Nature and Culture International is joining forces with San Diego Zoo Global to make a lasting difference for species, communities and the planet. The two organizations are collaborating on four initial projects in Central and South America that will improve the future for animal species and local people by protecting the healthy ecosystems on which both depend.
“By combining the expertise and efforts of our two organizations, we begin a pioneering conservation partnership that addresses the needs of both humans and wild animals,” said Rick Gulley, President of San Diego Zoo Global. “Our initial projects in Mexico, Peru, Ecuador and Colombia will enhance the whole ecosystem focus that Nature and Culture International has used so effectively to conserve plant and animal species in partnership with local people.”

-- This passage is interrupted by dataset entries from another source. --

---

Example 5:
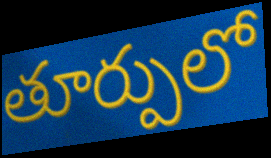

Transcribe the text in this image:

తూర్పులో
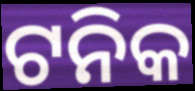
ଟନିକ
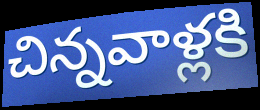
చిన్నవాళ్లకి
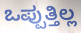
ಒಪ್ಪುತ್ತಿಲ್ಲ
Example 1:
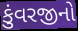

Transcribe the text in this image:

કુંવરજીનો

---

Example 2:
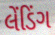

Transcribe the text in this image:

લેંડિંગ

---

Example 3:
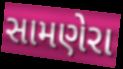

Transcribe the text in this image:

સામણેરા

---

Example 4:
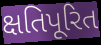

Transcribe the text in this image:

ક્ષતિપૂરિત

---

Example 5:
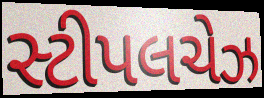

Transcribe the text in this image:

સ્ટીપલચેઝ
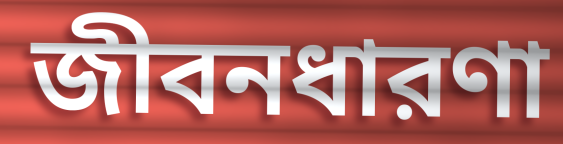
জীবনধারণা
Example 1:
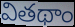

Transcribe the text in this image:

వితథాం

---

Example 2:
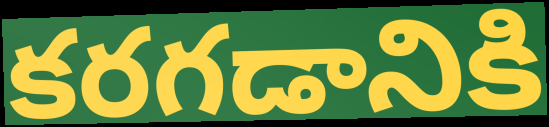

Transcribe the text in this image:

కరగడానికి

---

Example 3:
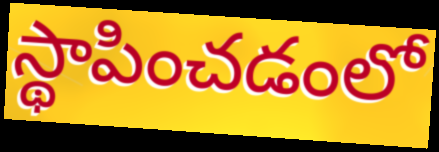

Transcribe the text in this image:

స్థాపించడంలో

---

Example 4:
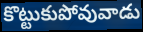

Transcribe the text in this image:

కొట్టుకుపోవువాడు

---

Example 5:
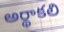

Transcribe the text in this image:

అర్థాకలి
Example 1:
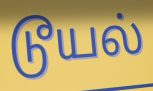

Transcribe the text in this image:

டூயல்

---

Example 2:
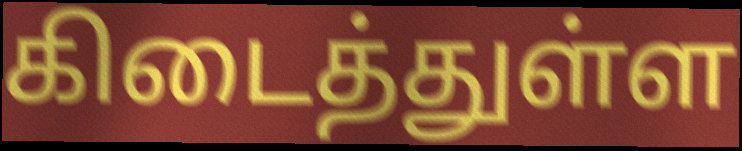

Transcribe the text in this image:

கிடைத்துள்ள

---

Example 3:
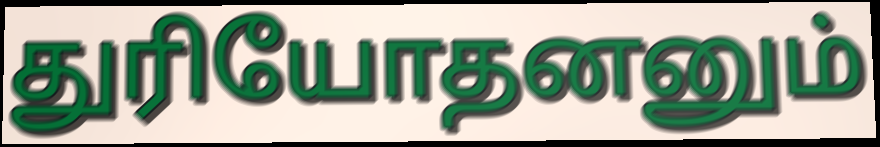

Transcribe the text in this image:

These initial projects – totaling more than 1.3 million acres – include: the Maijuna Regional Conservation Area; the Sierra de Alamos; the Cazaderos Forest Reserve; the Chocó Conservation Corridor; and Seeding the Future – an initiative to prepare millions of additional acres for protection.

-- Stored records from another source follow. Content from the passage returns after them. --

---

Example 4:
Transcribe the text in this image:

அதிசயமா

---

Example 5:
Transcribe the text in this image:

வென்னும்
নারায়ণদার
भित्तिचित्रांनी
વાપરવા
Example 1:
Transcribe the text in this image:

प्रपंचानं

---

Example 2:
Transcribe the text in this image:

In 2011, the San Diego Zoo Global Wildlife Conservancy announced the expansion of its international conservation program by assuming operation of a field research station in Peru. Now, San Diego Zoo Global’s relationship with Nature and Culture International links it with an organization that has been working with governments and people in developing countries for 15 years. Those efforts have led to the conservation of 7.7 million acres of rainforest and other key wildlife habitat in Latin America. The Zoo’s Wildlife Conservancy will contribute its expertise in wildlife and native plant research and management as part of the combined effort.
“This partnership is a natural extension of the work that San Diego Zoo Global has done to bring endangered species back from the brink of extinction,” noted Ivan Gayler, founder of Nature and Culture International and the 2010 recipient of the Zoo’s Conservation Medal. “The Wildlife Conservancy’s contribution to understanding the flora and fauna of threatened tropical ecosystems and applying that knowledge to the sustainable use of forest resources by local people will certainly enhance the productivity of our mutual work protecting landscape-scale habitats for generations to come.”
Established in 1997 and based in San Diego, Nature and Culture International is most active in the four Latin American countries where the initial partnership projects will be implemented — Ecuador, Peru, Mexico and Colombia. With the crucial support and participation of local communities, Nature and Culture provides the technical, educational, financial and legal assistance to protect threatened ecosystems where the vast majority of endangered and endemic species are found.